Israele, la prima dose di vaccino ha ridotto di un terzo i contagi Covid

Israele è il Paese più avanti di tutti nel mondo nella campagna del vaccino anti-Covid con i primi dati, stando a quanto scritto dal Wall Street Journal, che sarebbero più che incoraggianti.

Guardando ai dati aggiornati al 18 gennaio, al momento in Israele sono state vaccinate al Covid 2,43 milioni di persone, pari al 28,03% della popolazione. Più di un cittadino su quattro quindi ha già ricevuto la prima dose del vaccino Pfizer-Biontech.

Dopo il picco dei 10.000 casi in un solo giorno fatto registrare il 13 gennaio, adesso i numeri sono in calo in Israele: il 15 gennaio i nuovi positivi al coronavirus sono stati 5.200, mentre c’è stato un aumento nell’ultimo report del 17 gennaio con 8.200 casi.

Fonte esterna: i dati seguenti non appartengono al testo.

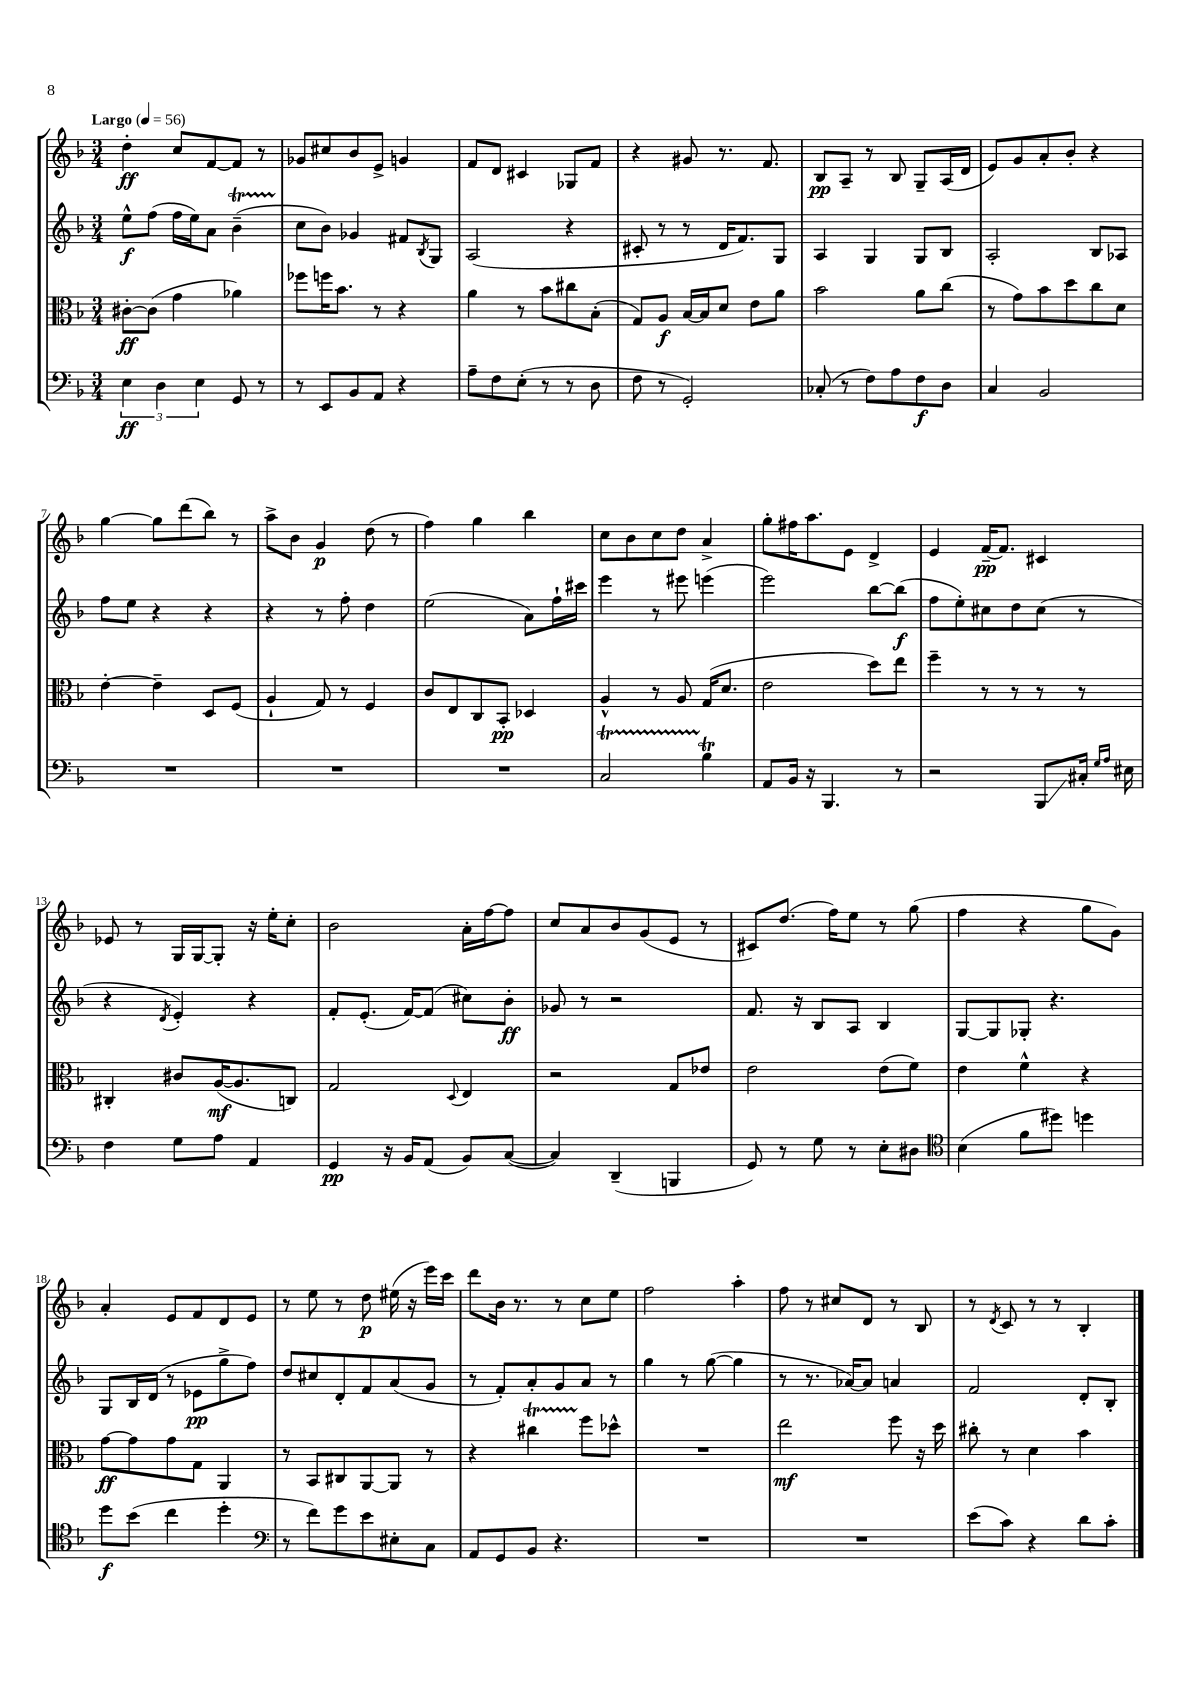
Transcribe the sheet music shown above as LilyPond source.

<<
\new StaffGroup <<
\new Staff = "s0" {
    \clef treble \key f \major \numericTimeSignature \time 3/4 \tempo "Largo" 4 = 56
    d''4-.\ff c''8 f'8~ f'8 r8 |
    ges'8 cis''8 bes'8 e'8-> g'4 |
    f'8 d'8 cis'4 ges8 f'8 |
    r4 gis'8 r8. f'8. |
    bes8\pp a8-- r8 bes8 g8-- a16( d'16 |
    e'8) g'8 a'8-. bes'8-. r4 |
    g''4~ g''8 d'''8( bes''8) r8 |
    a''8-> bes'8 g'4\p d''8( r8 |
    f''4) g''4 bes''4 |
    c''8 bes'8 c''8 d''8 a'4-> |
    g''8-. fis''16 a''8. e'8 d'4-> |
    e'4 f'16~--\pp f'8. cis'4 |
    ees'8 r8 g16 g16~ g8-. r16 e''16-. c''8-. |
    bes'2 a'16-. f''16~ f''8 |
    c''8 a'8 bes'8 g'8( e'8 r8 |
    cis'8) d''8.( f''16) e''8 r8 g''8( |
    f''4 r4 g''8 g'8) |
    a'4-. e'8 f'8 d'8 e'8 |
    r8 e''8 r8 d''8\p eis''16( r16 e'''16) c'''16 |
    d'''8 bes'16 r8. r8 c''8 e''8 |
    f''2 a''4-. |
    f''8 r8 cis''8 d'8 r8 bes8 |
    r8 \acciaccatura { d'8 } c'8 r8 r8 bes4-. \bar "|." |
}
\new Staff = "s1" {
    \clef treble \key f \major \numericTimeSignature \time 3/4
    e''8-^\f f''8( f''16 e''16) a'8 bes'4--\startTrillSpan( |
    c''8\stopTrillSpan bes'8) ges'4 fis'8 \acciaccatura { bes8 } g8 |
    a2( r4 |
    cis'8-. r8 r8 d'16 f'8.) g8 |
    a4 g4 g8 bes8 |
    a2-. bes8 aes8 |
    f''8 e''8 r4 r4 |
    r4 r8 f''8-. d''4 |
    e''2( a'8) f''16-! cis'''16 |
    e'''4 r8 eis'''8 e'''4( |
    e'''2) bes''8~ bes''8\f( |
    f''8 e''8-.) cis''8 d''8 cis''8( r8 |
    r4 \acciaccatura { d'8 } e'4-.) r4 |
    f'8-. e'8.-.( f'16~) f'8( cis''8) bes'8-.\ff |
    ges'8 r8 r2 |
    f'8. r16 bes8 a8 bes4 |
    g8~ g8 ges8-. r4. |
    g8 bes16 d'16( r8 ees'8\pp g''8-> f''8) |
    d''8 cis''8 d'8-. f'8 a'8( g'8 |
    r8 f'8-.) a'8-. g'8 a'8 r8 |
    g''4 r8 g''8~( g''4 |
    r8 r8. aes'16~) aes'8 a'4 |
    f'2 d'8-. bes8-. \bar "|." |
}
\new Staff = "s2" {
    \clef alto \key f \major \numericTimeSignature \time 3/4
    cis'8~-.\ff cis'8( g'4 aes'4) |
    fes''8 f''16 bes'8. r8 r4 |
    a'4 r8 bes'8 cis''8 bes8-.( |
    g8) a8\f bes16~ bes16 d'8 e'8 a'8 |
    bes'2 a'8 c''8( |
    r8 g'8) bes'8 d''8 c''8 d'8 |
    e'4~-. e'4-- d8 f8( |
    a4-! g8) r8 f4 |
    c'8 e8 c8 bes,8-.\pp des4 |
    a4-^ r8 a8 g16( d'8. |
    e'2 d''8) e''8 |
    f''4-- r8 r8 r8 r8 |
    cis4-. cis'8 a16~\mf( a8. c8) |
    g2 \appoggiatura { d8 } e4 |
    r2 g8 ees'8 |
    e'2 e'8( f'8) |
    e'4 f'4-^ r4 |
    g'8~\ff g'8 g'8 g8 a,4 |
    r8 bes,8 cis8 a,8~ a,8 r8 |
    r4 cis''4\startTrillSpan f''8\stopTrillSpan des''8-^ |
    R2. |
    e''2\mf f''8 r16 d''16 |
    cis''8-. r8 d'4 bes'4 \bar "|." |
}
\new Staff = "s3" {
    \clef bass \key f \major \numericTimeSignature \time 3/4
    \tuplet 3/2 { e4\ff d4 e4 } g,8 r8 |
    r8 e,8 bes,8 a,8 r4 |
    a8-- f8 e8-.( r8 r8 d8 |
    f8 r8 g,2-.) |
    ces8-.( r8 f8) a8 f8\f d8 |
    c4 bes,2 |
    R2. |
    R2. |
    R2. |
    c2\startTrillSpan bes4\trill\stopTrillSpan |
    a,8 bes,16 r16 bes,,4. r8 |
    r2 bes,,8\glissando cis16-. \grace { g16 a16 } eis16 |
    f4 g8 a8 a,4 |
    g,4\pp r16 bes,16 a,8( bes,8) c8~( |
    c4) d,4--( b,,4 |
    g,8) r8 g8 r8 e8-. dis8 |
    \clef tenor bes4( f'8 dis''8) d''4 |
    d''8\f bes'8( c''4 d''4-. |
    \clef bass r8 f'8) g'8 e'8 eis8-. c8 |
    a,8 g,8 bes,8 r4. |
    R2. |
    R2. |
    e'8( c'8) r4 d'8 c'8-. \bar "|." |
}
>>
>>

Il WSJ però riporta uno studio del Clalit Health Services, che è il più grande provider israeliano di assistenza sanitaria, che ha confrontato gli indici di positività tra un gruppo di 200.000 over 60 già vaccinati con un altro gruppo, sempre di 200.000 persone, che invece ancora non lo ha ricevuto.

Dopo due settimane, si è iniziata a vedere una netta differenza, con il calo dei tassi di infezione tra i due gruppi che è stato del 33%. Un dato molto importante, che per quanto riguarda il vaccino di Pfizer potrebbe indicare come già con la prima dose del vaccino anti-Covid si può rallentare sensibilmente la diffusione del contagio.